> **Work task 1**
Answer these questions from the swimming article:
(a) What did many black parents express in focus-group interviews?
(b) Where did Consuella Monk grow up?
(c) How old is Sharneice Grove's daughter?

> **Source text**
....

Irwin’s research has also looked for reasons why such disparities exist. She’s found that easy access to pools and family incomes that can potentially accommodate swimming lessons are important factors that correlate with better swimming ability.
In focus-group interviews, Irwin said, many black parents also expressed an overriding fear of the water.
“Basically saying, ‘No, I’m not gonna put my kids into swimming because I’m scared they’ll drown.’ ”
Her research hasn’t established where that fear comes from, but Irwin noted that a history of segregation often made swimming an activity open to whites only.
Consuella Monk experienced discrimination around swimming pools first-hand.
Growing up in Yeadon, Delaware County, she said, she didn’t have many opportunities to swim. One storied Yeadon swim club, The Nile, was opened by black residents who weren’t allowed to join the other club in town.
But Monk’s family couldn’t afford a membership at the Nile, and she never learned to swim.
“As a child, I had a near-drowning at the beach, and from then on, my mom was like, ‘No, you’re not getting in the water,’ ” she said.
Discrimination at suburban swim clubs continued into 1980s and ’90s, Monk said. As recently as 2009, one Montgomery County swim club was sued for an incident of discrimination against a day-care group from Philadelphia.
In her experience, Monk said, the legacy of segregation persisted in African-American communities.
“I definitely think it has an effect on how likely people are to expose their kids to swimming, learning how to swim, or, if you’re able, being willing to pay for lessons,” she said.
In her case, Monk said, the cost of swimming lessons was prohibitive for her family. Other parents taking their kids to Penn’s We Can Swim program cited the same barrier.
“When you go to look for prices for swimming lessons, they’re really high,” said Sharneice Grove.
There’s a city-run pool in her Northeast Philadelphia neighborhood, Grove said, but she didn’t think it would provide enough opportunities for her 9-year-old daughter to learn how to swim.
“There’s definitely not enough in the city to teach the kids how to swim, and teach them that this can be an enjoyable experience, and not just something that you’re just in the pool splashing around,” she said.

....

> **Records to use**
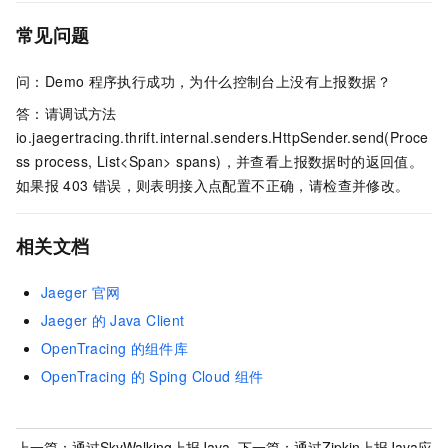
常见问题
问：Demo
程序执行成功，为什么控制台上没有上报数据？
答：请调试方法
io.jaegertracing.thrift.internal.senders.HttpSender.send(Proce
ss process, List<Span> spans)
，并查看上报数据时的返回值。
如果报
403
错误，则表明接入点配置不正确，请检查并修改。
相关文档
Jaeger
官网
Jaeger
的
Java Client
OpenTracing
的组件库
OpenTracing
的
Sping Cloud
组件
上一篇：
通过SkyWalking上报Java
下一篇：
通过Zipkin上报Java应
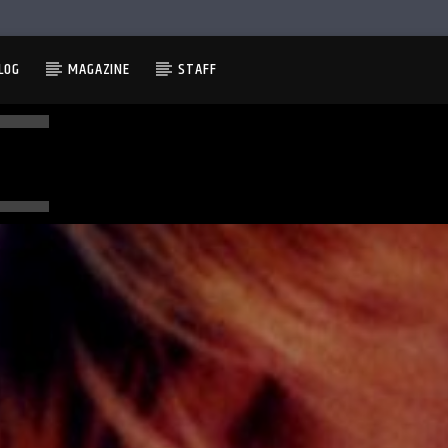
LOG
MAGAZINE
STAFF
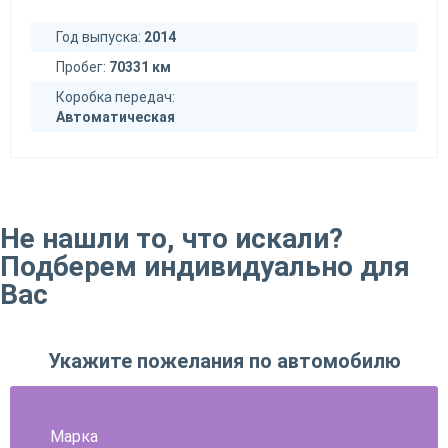
Год выпуска:
2014
Пробег:
70331 км
Коробка передач:
Автоматическая
Не нашли то, что искали?
Подберем индивидуально для
Вас
Укажите пожелания по автомобилю
Марка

....

> **Work task 2**
Update all the rows of page text above by replacing "OpenTracing" with "OpenTelemetry" and keeping everything else the same. Leave out the pictures.

> **Reply 1**
(a) An overriding fear of the water.
(b) In Yeadon, Delaware County.
(c) She is 9 years old.

> **Reply 2**
常见问题
问：Demo
程序执行成功，为什么控制台上没有上报数据？
答：请调试方法
io.jaegertracing.thrift.internal.senders.HttpSender.send(Proce
ss process, List<Span> spans)
，并查看上报数据时的返回值。
如果报
403
错误，则表明接入点配置不正确，请检查并修改。
相关文档
Jaeger
官网
Jaeger
的
Java Client
OpenTelemetry
的组件库
OpenTelemetry
的
Sping Cloud
组件
上一篇：
通过SkyWalking上报Java
下一篇：
通过Zipkin上报Java应
LOG
MAGAZINE
STAFF
Год выпуска:
2014
Пробег:
70331 км
Коробка передач:
Автоматическая
Не нашли то, что искали?
Подберем индивидуально для
Вас
Укажите пожелания по автомобилю
Марка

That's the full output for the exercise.